### Supplied text
The crisis in the financial markets and financial institutions that has affected the US and the UK and has the potential to slowly spread from these countries to other countries throughout the world has given the circles that hate the monster known as capitalism the chance to raise their voices once again.

Opponents of the concept of a market economy, both right wing and left wing, are happily announcing that capitalism, which they tend to identify with a market economy, is finally collapsing. Then states are strongly urged to intervene to settle the crisis. Are free markets or the free economy model the real causes of these crises? Is capitalism dying? Can states solve these crises? Can these crises pave the way for replacing capitalism with a new and more successful model?

First, we need to clarify some concepts. While the term “capitalism” is used by both proponents and opponents of the market economy, both groups understand different things by this term. For proponents of the market economy, capitalism is a competitive free market economy based on private ownership, while its opponents consider capitalism an economic model under the control and guidance of a political authority that is entwined with capitalist groups. Assigning different senses to the same word naturally leads to confusion and conceptual difficulties. For this reason, in order to provide a sound analysis, we need to note that capitalism falls into two broad categories. The first is free market capitalism and the other is state capitalism, also called “crony capitalism.”

The crisis currently under way in the Anglo-Saxon world is the crisis of state capitalism, but not of a capitalism that is synonymous with a free market economy. We can assert that the current crisis is one of Keynesian capitalism. In this type of capitalism, the state assumes the role of being the boss and guide of the economy through various instruments -- particularly monetary and financial tools. The weird thing is that although crises emerge because of this role undertaken by the state, in every crisis the bankrupt corporations (irrationally and parasitically) demand and the taxpayers, lacking sound knowledge of economics (as if to cut their own throats or to implicitly agree to pay more taxes), ask that the state find a solution. This demand, this expectation, is the outcome not of the fact that states can do this, but of the fact that people falsely assume that states can do this, a belief that relies on the dominant culture of economics and politics.

### Dataset entries
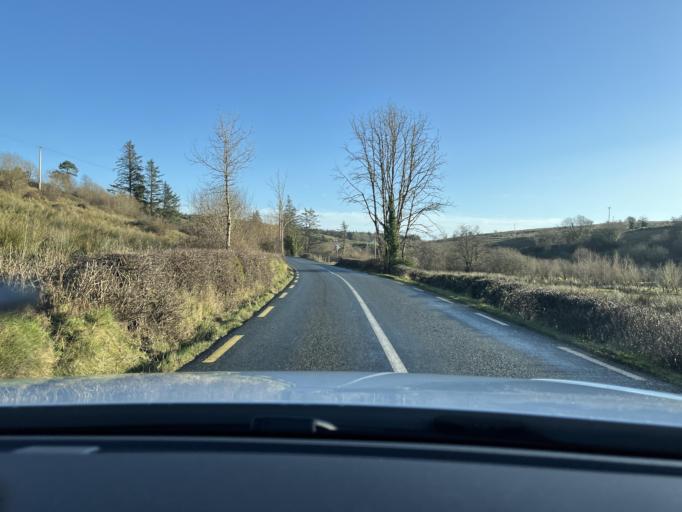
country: IE
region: Connaught
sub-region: County Leitrim
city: Manorhamilton
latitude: 54.2364
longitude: -8.2131
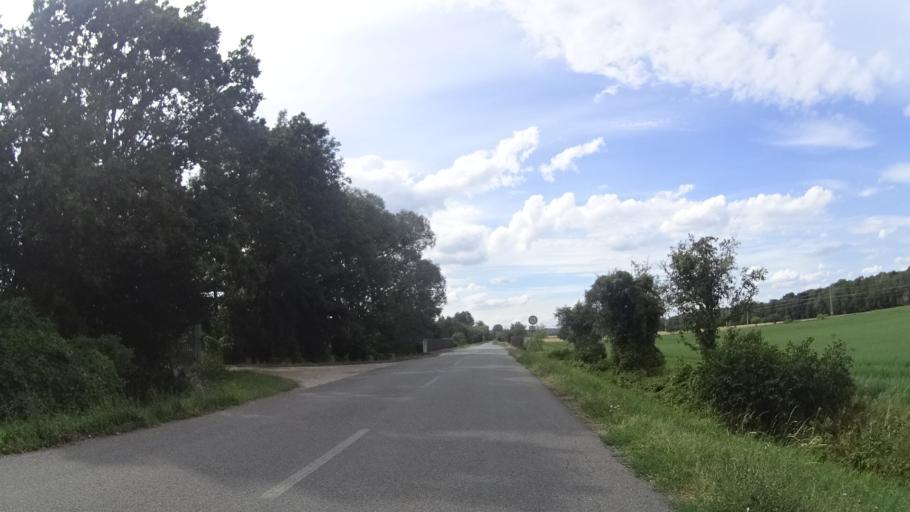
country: CZ
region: Olomoucky
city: Cervenka
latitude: 49.7124
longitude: 17.0609
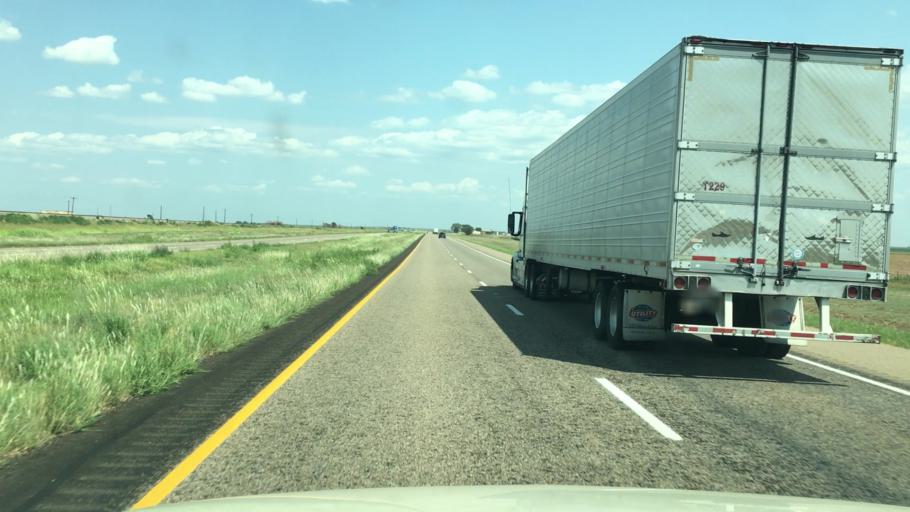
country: US
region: Texas
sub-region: Armstrong County
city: Claude
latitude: 35.0320
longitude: -101.1300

### Given instruction 1
In the essay on capitalism, what other name is given to state capitalism?
### Given instruction 2
Translate this sentence from the essay on capitalism into Spanish: "Assigning different senses to the same word naturally leads to confusion and conceptual difficulties."
The data comes from a source unrelated to the text.

### Correct answer 1
Crony capitalism.

### Correct answer 2
Asignar sentidos diferentes a la misma palabra conduce naturalmente a la confusión y a dificultades conceptuales.